Monday, January 23, 2006

So after taking EMES (Epoch-Making Events in Science) this semester I've come to a new understand of how much the church distorts the truth. This class, as one could imagine, is on the history of science. This study begins with the pre-Socratic Greek philosophers and ends with Einstein. Along the way we hit largely upon evolution, which is only natural considering it is a history of science class. What was interesting to me was to sit there and learn about it from a purely factual perspective. They gave us the evidences of evolution and also showed how the other opinions are actually incorrect.
So here I am, having grown up learning that evolution is wrong and that Creation is correct, and now I discover that evolution doesn't actually contradict the Bible. Infact it is just as plausible a theory as anything else we've come up with along the way. But for whatever reason I'm having a hard time making it all fit inside my brain. I get microevolution and would consider myself an advocate if the situation ever arose, but there are aspects of it that I just can't grasp. To begin with, where does DNA come from? DNA exists in all living things however it cannot be created. Scientists can recreate it, such as in cloning, but they cannot create it, so then where did that come from?
Secondly, if we evolved from a shared common ancestor with monkeys, at what point where we given a soul and free choice? And then why did God choose the human species to grant this privaledge to? And if we did evolve over time (as the evidence would suggest) at what point did original sin come in to play? I understand that the creation story was first composed orally and then passed down which would result in changes, as is the case with all oral traditions. And I also understand that the purpose of the story was to set the nation of Israel apart as a society that worshiped God not nature, and that the story was written to point to God as the creator not nature. But I still believe that first act of sin to be crucial because it places the blame on us. It is our fault that sin came into the world. For if man has no moment of definitive choice to disobey God, then it changes sin to man's fault to sin being just something that exists. It's no longer our fault transforming us into victims. So if we did evolve when did man first sin?
I'm not sure why this is all so difficult for me and I wonder how much of my struggle comes out of the brianwashing I endured as a child. However I refuse to continue believing in a lie told by the church which is based on the lie that evolution destorys the need for God. This isn't true. God could have created through evolution, there is nothing wrong with that. If God gave man freedom, why couldn't he have given nature freedom?
And it's not like we've never faced such a controversy before. Look at Galileo who was on his knees before the inquisition begging them to accept his heliocentric universe. That contradicted the scripture in psalms that says "the earth is fixed and shall not move" yet people eventually got passed that and no one really lost their faith over it. So why then now are christians so afraid to even learn about evolution. It's not going to remove God from the picture. Just look to history and you will see that eventually  there will be synthesis.

Data pulled from a collection:

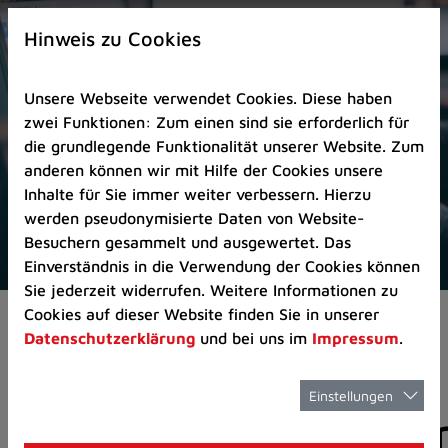
Zur
×
Startseite
Hinweis zu Cookies
(Schnelltaste
0)
Unsere Webseite verwendet Cookies. Diese haben
Zum
zwei Funktionen: Zum einen sind sie erforderlich für
Seitenanfang
die grundlegende Funktionalität unserer Website. Zum
springen
anderen können wir mit Hilfe der Cookies unsere
(Schnelltaste
Inhalte für Sie immer weiter verbessern. Hierzu
A)
werden pseudonymisierte Daten von Website-
Zur
Besuchern gesammelt und ausgewertet. Das
Navigation/Menü
Einverständnis in die Verwendung der Cookies können
springen
Sie jederzeit widerrufen. Weitere Informationen zu
(Schnelltaste
Cookies auf dieser Website finden Sie in unserer
Aktuelles
Pressemitteilungen
M)
Datenschutzerklärung
und bei uns im
Impressum
.
Zur
Suche
springen
Einstellungen
Pressemitteilunge
(Schnelltaste
8)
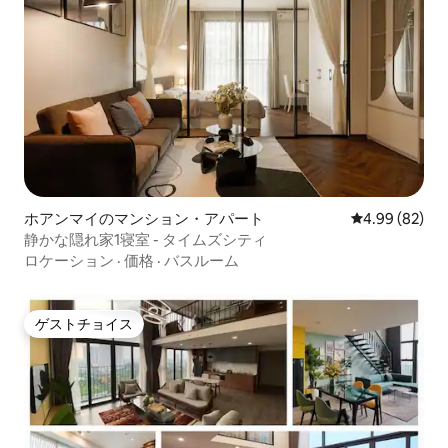
ホアンマイのマンション・アパート
レビュー82件
4.99 (82)
静かな隠れ家1寝室 - タイムズシティ
ロケーション
·
価格
·
バスルーム
ゲストチョイス
ゲストチョイス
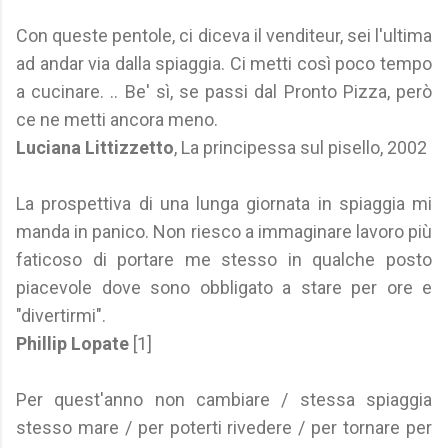
Con queste pentole, ci diceva il venditeur, sei l'ultima
ad andar via dalla spiaggia. Ci metti così poco tempo
a cucinare. .. Be' sì, se passi dal Pronto Pizza, però
ce ne metti ancora meno.
Luciana Littizzetto
, La principessa sul pisello, 2002
La prospettiva di una lunga giornata in spiaggia mi
manda in panico. Non riesco a immaginare lavoro più
faticoso di portare me stesso in qualche posto
piacevole dove sono obbligato a stare per ore e
"divertirmi".
Phillip Lopate
[1]
Per quest'anno non cambiare / stessa spiaggia
stesso mare / per poterti rivedere / per tornare per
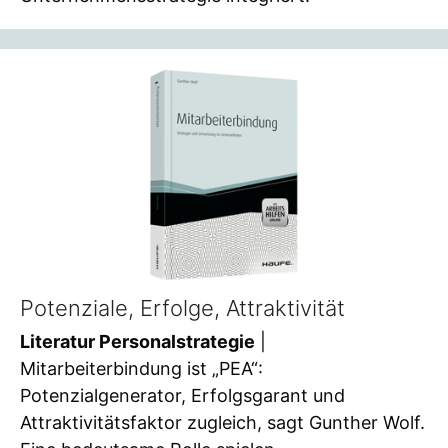
Potenziale, Erfolge, Attraktivität
Literatur Personalstrategie
|
Mitarbeiterbindung ist „PEA“:
Potenzialgenerator, Erfolgsgarant und
Attraktivitätsfaktor zugleich, sagt Gunther Wolf.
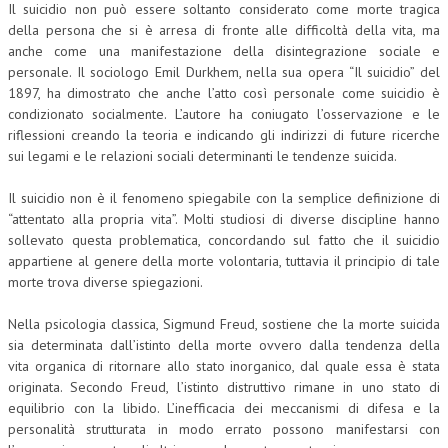
Il suicidio non può essere soltanto considerato come morte tragica
della persona che si è arresa di fronte alle difficoltà della vita, ma
anche come una manifestazione della disintegrazione sociale e
personale. Il sociologo Emil Durkhem, nella sua opera “Il suicidio” del
1897, ha dimostrato che anche l’atto così personale come suicidio è
condizionato socialmente. L’autore ha coniugato l’osservazione e le
riflessioni creando la teoria e indicando gli indirizzi di future ricerche
sui legami e le relazioni sociali determinanti le tendenze suicida.
Il suicidio non è il fenomeno spiegabile con la semplice definizione di
“attentato alla propria vita”. Molti studiosi di diverse discipline hanno
sollevato questa problematica, concordando sul fatto che il suicidio
appartiene al genere della morte volontaria, tuttavia il principio di tale
morte trova diverse spiegazioni.
Nella psicologia classica, Sigmund Freud, sostiene che la morte suicida
sia determinata dall’istinto della morte ovvero dalla tendenza della
vita organica di ritornare allo stato inorganico, dal quale essa è stata
originata. Secondo Freud, l’istinto distruttivo rimane in uno stato di
equilibrio con la libido. L’inefficacia dei meccanismi di difesa e la
personalità strutturata in modo errato possono manifestarsi con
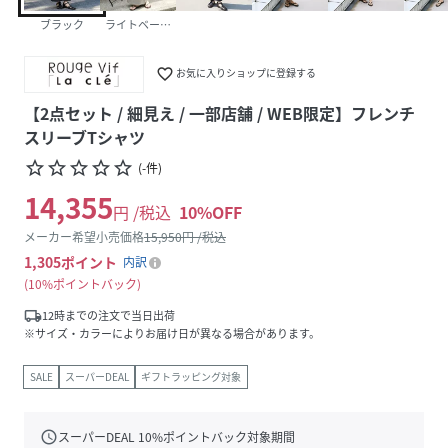
ブラック
ライトベージュ
favorite_border
お気に入りショップに登録する
【2点セット / 細見え / 一部店舗 / WEB限定】フレンチ
スリーブTシャツ
star_border
star_border
star_border
star_border
star_border
(
-
件
)
14,355
円 /税込
10
%OFF
メーカー希望小売価格
15,950
円 /税込
1,305
ポイント
内訳
10%ポイントバック
local_shipping
12時までの注文で当日出荷
※サイズ・カラーによりお届け日が異なる場合があります。
SALE
スーパーDEAL
ギフトラッピング対象
schedule
スーパーDEAL
10
%ポイントバック対象期間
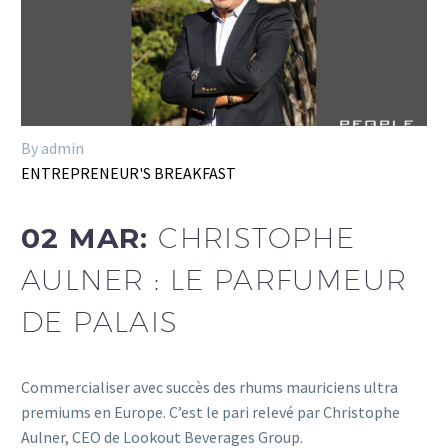
By admin
ENTREPRENEUR'S BREAKFAST
02 MAR:
CHRISTOPHE
AULNER : LE PARFUMEUR
DE PALAIS
Commercialiser avec succès des rhums mauriciens ultra
premiums en Europe. C’est le pari relevé par Christophe
Aulner, CEO de Lookout Beverages Group.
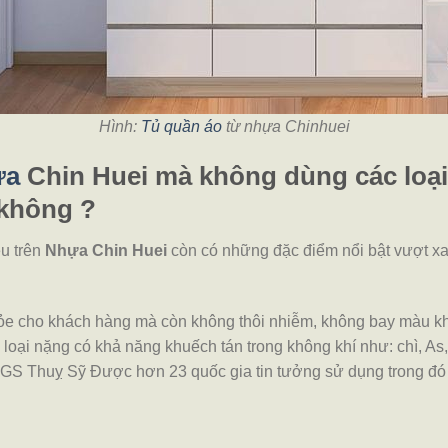
Hình:
Tủ quần áo
từ nhựa Chinhuei
ựa
Chin Huei mà không dùng các loạ
 không ?
u trên
Nhựa Chin Huei
còn có những đặc điểm nổi bật vượt xa
 cho khách hàng mà còn không thôi nhiễm, không bay màu khi t
loại nặng có khả năng khuếch tán trong không khí như: chì, As
 SGS Thuỵ Sỹ
Được hơn 23 quốc gia tin tưởng sử dụng trong đó 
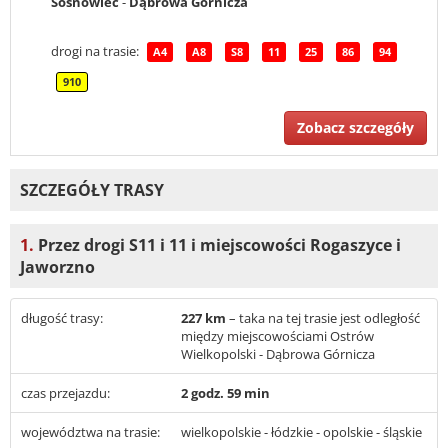
Sosnowiec
-
Dąbrowa Górnicza
drogi na trasie:
A4
A8
S8
11
25
86
94
910
Zobacz szczegóły
SZCZEGÓŁY TRASY
1.
Przez drogi S11 i 11 i miejscowości Rogaszyce i
Jaworzno
długość trasy:
227 km
– taka na tej trasie jest odległość
między miejscowościami Ostrów
Wielkopolski - Dąbrowa Górnicza
czas przejazdu:
2 godz. 59 min
województwa na trasie:
wielkopolskie - łódzkie - opolskie - śląskie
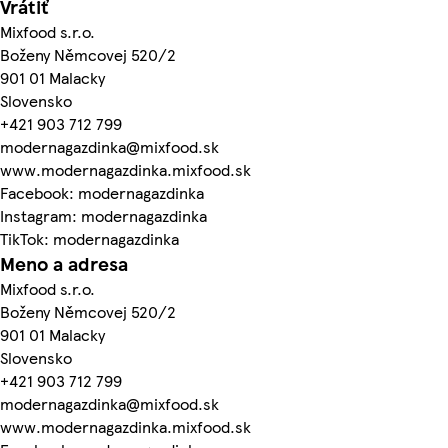
Vrátiť
Mixfood s.r.o.
Boženy Němcovej 520/2
901 01 Malacky
Slovensko
+421 903 712 799
modernagazdinka@mixfood.sk
www.modernagazdinka.mixfood.sk
Facebook: modernagazdinka
Instagram: modernagazdinka
TikTok: modernagazdinka
Meno a adresa
Mixfood s.r.o.
Boženy Němcovej 520/2
901 01 Malacky
Slovensko
+421 903 712 799
modernagazdinka@mixfood.sk
www.modernagazdinka.mixfood.sk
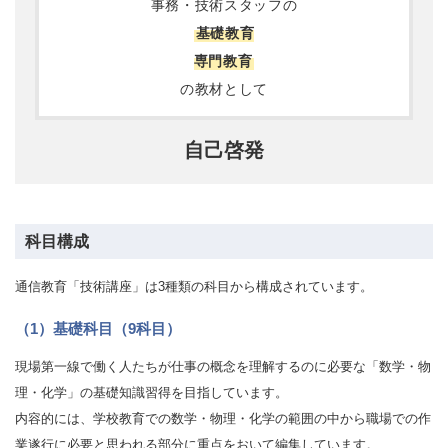
事務・技術スタッフの
基礎教育
専門教育
の教材として
自己啓発
科目構成
通信教育「技術講座」は3種類の科目から構成されています。
（1）基礎科目（9科目）
現場第一線で働く人たちが仕事の概念を理解するのに必要な「数学・物
理・化学」の基礎知識習得を目指しています。
内容的には、学校教育での数学・物理・化学の範囲の中から職場での作
業遂行に必要と思われる部分に重点をおいて編集しています。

Task prompt:
According to the blog post about evolution and faith, whose work does the history-of-science course end with?

Solved exercise:
Einstein